#### WORK REQUIRED:
Retype the material exactly, ending with the line containing "Zaśpiewajcie.".

******************************

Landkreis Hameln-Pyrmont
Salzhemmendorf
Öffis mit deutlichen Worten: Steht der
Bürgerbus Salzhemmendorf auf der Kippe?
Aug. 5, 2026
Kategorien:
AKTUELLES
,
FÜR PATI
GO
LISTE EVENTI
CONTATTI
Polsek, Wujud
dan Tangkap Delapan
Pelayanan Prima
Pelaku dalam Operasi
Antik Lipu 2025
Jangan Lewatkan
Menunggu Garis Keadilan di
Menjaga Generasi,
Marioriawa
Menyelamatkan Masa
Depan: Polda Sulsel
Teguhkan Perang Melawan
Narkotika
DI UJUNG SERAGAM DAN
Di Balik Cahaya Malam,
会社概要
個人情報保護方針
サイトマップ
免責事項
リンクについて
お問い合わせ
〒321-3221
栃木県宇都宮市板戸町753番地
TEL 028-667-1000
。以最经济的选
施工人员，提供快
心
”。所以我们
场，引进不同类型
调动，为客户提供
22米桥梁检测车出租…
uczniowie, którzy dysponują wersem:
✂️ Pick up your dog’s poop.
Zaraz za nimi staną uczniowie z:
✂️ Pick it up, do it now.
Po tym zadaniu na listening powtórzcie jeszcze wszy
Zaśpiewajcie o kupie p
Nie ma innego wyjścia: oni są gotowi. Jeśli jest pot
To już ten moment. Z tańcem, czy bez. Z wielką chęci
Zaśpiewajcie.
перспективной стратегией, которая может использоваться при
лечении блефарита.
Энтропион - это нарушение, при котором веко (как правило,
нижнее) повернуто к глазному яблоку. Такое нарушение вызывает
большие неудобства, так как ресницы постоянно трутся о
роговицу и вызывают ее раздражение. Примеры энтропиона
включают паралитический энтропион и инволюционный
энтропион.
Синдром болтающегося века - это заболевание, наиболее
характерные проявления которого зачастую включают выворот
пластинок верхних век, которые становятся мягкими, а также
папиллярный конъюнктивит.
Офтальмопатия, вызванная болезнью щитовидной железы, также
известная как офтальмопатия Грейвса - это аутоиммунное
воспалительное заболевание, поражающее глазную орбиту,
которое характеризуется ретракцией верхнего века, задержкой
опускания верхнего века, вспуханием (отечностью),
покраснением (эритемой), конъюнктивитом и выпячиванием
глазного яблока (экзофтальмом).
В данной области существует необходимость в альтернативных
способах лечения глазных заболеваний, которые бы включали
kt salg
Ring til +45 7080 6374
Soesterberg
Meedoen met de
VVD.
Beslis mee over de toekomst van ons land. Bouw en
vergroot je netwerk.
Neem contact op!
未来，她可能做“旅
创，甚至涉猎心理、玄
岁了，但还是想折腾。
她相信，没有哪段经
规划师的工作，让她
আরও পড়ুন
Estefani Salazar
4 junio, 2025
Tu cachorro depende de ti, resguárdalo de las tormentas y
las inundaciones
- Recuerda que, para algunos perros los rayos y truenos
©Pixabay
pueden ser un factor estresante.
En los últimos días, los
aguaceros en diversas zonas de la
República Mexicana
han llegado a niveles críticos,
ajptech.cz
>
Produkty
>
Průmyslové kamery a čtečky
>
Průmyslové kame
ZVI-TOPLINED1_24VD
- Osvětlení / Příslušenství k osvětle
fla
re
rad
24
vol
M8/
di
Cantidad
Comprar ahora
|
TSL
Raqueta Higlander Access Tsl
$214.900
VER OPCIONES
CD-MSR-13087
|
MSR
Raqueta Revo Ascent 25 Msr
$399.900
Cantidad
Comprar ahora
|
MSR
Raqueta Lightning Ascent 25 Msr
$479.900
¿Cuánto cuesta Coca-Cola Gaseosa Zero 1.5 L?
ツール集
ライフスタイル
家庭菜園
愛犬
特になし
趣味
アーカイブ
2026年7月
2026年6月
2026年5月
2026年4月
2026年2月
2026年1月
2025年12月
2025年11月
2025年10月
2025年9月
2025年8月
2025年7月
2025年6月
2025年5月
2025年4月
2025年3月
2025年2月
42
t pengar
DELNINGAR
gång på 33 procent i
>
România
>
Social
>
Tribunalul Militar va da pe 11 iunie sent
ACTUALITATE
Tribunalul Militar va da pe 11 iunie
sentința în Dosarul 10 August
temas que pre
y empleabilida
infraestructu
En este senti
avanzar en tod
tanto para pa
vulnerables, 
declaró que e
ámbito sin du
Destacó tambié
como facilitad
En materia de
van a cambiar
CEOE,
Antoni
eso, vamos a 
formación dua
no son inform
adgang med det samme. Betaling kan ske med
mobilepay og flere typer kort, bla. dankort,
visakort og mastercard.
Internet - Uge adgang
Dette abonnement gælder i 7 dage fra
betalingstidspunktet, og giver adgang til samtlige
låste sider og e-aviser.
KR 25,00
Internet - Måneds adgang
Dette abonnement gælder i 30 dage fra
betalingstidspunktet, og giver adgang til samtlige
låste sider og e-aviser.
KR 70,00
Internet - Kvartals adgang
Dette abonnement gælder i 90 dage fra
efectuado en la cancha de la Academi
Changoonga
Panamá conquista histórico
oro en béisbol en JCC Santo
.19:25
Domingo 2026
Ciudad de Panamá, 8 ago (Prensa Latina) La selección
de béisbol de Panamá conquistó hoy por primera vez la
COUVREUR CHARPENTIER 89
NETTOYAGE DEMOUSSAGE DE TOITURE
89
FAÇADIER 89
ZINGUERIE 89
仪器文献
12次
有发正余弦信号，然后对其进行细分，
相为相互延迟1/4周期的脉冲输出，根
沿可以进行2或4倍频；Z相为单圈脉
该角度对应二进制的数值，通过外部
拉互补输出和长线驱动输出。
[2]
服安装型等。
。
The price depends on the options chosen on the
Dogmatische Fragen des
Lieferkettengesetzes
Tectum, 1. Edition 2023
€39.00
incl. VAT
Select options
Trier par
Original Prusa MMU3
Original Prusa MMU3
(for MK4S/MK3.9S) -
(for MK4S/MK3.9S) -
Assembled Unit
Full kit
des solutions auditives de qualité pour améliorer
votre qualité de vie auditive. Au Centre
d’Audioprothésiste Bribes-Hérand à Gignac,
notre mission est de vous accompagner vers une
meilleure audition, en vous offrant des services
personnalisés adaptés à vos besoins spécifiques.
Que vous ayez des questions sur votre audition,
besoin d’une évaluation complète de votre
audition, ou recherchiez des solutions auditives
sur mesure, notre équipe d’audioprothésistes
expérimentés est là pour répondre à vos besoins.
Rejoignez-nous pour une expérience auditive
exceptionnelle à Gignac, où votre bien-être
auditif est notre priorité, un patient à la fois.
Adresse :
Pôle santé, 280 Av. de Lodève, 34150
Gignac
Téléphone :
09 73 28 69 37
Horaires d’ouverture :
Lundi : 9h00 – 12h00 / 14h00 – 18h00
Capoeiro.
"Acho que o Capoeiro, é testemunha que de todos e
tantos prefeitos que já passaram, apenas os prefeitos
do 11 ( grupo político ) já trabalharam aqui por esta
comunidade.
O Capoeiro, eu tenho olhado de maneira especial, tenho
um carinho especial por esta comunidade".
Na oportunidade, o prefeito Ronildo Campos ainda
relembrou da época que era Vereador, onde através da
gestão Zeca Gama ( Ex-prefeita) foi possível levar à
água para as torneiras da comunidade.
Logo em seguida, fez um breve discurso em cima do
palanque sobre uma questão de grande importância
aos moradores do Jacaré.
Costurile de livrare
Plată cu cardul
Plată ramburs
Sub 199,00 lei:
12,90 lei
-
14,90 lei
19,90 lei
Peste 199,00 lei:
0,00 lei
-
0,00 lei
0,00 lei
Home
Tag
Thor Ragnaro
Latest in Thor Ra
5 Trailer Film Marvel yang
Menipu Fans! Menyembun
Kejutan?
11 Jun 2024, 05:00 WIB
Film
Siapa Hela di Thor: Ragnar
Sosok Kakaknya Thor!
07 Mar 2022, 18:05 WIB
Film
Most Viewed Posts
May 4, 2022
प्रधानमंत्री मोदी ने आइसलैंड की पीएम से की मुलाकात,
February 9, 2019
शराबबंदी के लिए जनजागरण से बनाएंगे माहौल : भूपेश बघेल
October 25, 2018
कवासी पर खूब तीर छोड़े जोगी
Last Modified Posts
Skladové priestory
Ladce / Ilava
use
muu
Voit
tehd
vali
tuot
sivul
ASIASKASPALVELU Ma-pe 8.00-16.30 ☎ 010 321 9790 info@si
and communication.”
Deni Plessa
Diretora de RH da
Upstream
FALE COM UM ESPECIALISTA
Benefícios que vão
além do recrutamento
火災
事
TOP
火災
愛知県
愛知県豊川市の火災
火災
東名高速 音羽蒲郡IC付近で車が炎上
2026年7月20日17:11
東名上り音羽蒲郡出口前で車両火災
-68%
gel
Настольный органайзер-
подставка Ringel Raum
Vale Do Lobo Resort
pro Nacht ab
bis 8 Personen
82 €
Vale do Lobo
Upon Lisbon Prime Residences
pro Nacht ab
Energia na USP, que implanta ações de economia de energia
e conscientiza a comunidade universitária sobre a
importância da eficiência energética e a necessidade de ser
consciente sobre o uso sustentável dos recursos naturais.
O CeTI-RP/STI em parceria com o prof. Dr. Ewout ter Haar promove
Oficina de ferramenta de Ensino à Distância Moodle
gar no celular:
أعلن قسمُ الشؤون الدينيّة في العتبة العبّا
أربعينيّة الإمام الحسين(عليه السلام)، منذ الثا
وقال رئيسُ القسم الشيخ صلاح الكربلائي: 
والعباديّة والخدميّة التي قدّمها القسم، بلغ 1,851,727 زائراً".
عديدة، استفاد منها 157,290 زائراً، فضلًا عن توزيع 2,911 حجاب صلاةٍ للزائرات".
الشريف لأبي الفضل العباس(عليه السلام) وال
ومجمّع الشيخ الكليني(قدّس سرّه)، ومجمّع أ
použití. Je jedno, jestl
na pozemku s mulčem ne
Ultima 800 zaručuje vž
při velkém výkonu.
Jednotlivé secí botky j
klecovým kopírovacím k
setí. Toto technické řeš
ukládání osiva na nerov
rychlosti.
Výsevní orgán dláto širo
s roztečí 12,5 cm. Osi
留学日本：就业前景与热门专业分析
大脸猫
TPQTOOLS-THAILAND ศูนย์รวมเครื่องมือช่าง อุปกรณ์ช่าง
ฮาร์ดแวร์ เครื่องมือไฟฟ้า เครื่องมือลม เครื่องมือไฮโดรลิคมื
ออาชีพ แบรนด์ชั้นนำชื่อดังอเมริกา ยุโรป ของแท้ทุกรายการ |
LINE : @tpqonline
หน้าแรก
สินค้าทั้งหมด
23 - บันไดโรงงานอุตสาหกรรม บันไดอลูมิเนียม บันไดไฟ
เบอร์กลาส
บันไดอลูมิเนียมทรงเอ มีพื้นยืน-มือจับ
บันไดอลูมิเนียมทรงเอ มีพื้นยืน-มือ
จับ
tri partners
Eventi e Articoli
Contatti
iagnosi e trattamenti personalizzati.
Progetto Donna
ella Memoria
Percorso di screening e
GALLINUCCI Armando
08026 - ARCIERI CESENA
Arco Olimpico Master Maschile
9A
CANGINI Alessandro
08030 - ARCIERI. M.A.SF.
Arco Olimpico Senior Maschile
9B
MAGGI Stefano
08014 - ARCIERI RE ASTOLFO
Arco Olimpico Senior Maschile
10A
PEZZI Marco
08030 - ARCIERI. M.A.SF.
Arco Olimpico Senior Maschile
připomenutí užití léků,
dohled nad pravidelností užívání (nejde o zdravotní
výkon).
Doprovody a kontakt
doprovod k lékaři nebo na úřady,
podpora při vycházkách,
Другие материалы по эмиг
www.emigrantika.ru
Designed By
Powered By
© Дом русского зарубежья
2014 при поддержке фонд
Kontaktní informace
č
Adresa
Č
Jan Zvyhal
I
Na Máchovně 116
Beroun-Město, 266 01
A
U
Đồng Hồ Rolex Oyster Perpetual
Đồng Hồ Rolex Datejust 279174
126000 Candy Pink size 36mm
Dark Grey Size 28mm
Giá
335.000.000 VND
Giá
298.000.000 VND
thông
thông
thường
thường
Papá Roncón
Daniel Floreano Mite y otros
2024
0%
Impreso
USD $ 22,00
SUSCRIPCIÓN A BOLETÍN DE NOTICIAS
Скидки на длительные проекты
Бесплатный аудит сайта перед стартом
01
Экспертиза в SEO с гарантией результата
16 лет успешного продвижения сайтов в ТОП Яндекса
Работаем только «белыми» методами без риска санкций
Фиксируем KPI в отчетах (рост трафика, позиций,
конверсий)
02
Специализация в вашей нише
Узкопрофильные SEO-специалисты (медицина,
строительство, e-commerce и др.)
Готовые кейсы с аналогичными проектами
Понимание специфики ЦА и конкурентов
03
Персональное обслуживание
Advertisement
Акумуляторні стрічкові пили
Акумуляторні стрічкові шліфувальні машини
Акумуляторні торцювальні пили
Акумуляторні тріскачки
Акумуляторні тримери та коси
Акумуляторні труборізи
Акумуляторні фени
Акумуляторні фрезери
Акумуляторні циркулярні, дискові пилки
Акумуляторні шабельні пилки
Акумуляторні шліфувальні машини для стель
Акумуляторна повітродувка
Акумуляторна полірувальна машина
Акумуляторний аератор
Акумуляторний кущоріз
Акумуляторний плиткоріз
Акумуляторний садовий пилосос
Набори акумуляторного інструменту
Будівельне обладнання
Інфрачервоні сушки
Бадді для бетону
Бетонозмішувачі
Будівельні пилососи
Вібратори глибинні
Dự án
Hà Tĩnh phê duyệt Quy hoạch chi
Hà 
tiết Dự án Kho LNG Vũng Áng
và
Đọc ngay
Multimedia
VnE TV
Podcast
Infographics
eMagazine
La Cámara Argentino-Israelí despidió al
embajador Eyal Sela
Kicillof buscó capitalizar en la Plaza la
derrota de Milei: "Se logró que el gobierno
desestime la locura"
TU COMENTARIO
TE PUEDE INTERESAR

******************************

#### TASK SOLUTION:
Landkreis Hameln-Pyrmont
Salzhemmendorf
Öffis mit deutlichen Worten: Steht der
Bürgerbus Salzhemmendorf auf der Kippe?
Aug. 5, 2026
Kategorien:
AKTUELLES
,
FÜR PATI
GO
LISTE EVENTI
CONTATTI
Polsek, Wujud
dan Tangkap Delapan
Pelayanan Prima
Pelaku dalam Operasi
Antik Lipu 2025
Jangan Lewatkan
Menunggu Garis Keadilan di
Menjaga Generasi,
Marioriawa
Menyelamatkan Masa
Depan: Polda Sulsel
Teguhkan Perang Melawan
Narkotika
DI UJUNG SERAGAM DAN
Di Balik Cahaya Malam,
会社概要
個人情報保護方針
サイトマップ
免責事項
リンクについて
お問い合わせ
〒321-3221
栃木県宇都宮市板戸町753番地
TEL 028-667-1000
。以最经济的选
施工人员，提供快
心
”。所以我们
场，引进不同类型
调动，为客户提供
22米桥梁检测车出租…
uczniowie, którzy dysponują wersem:
✂️ Pick up your dog’s poop.
Zaraz za nimi staną uczniowie z:
✂️ Pick it up, do it now.
Po tym zadaniu na listening powtórzcie jeszcze wszy
Zaśpiewajcie o kupie p
Nie ma innego wyjścia: oni są gotowi. Jeśli jest pot
To już ten moment. Z tańcem, czy bez. Z wielką chęci
Zaśpiewajcie.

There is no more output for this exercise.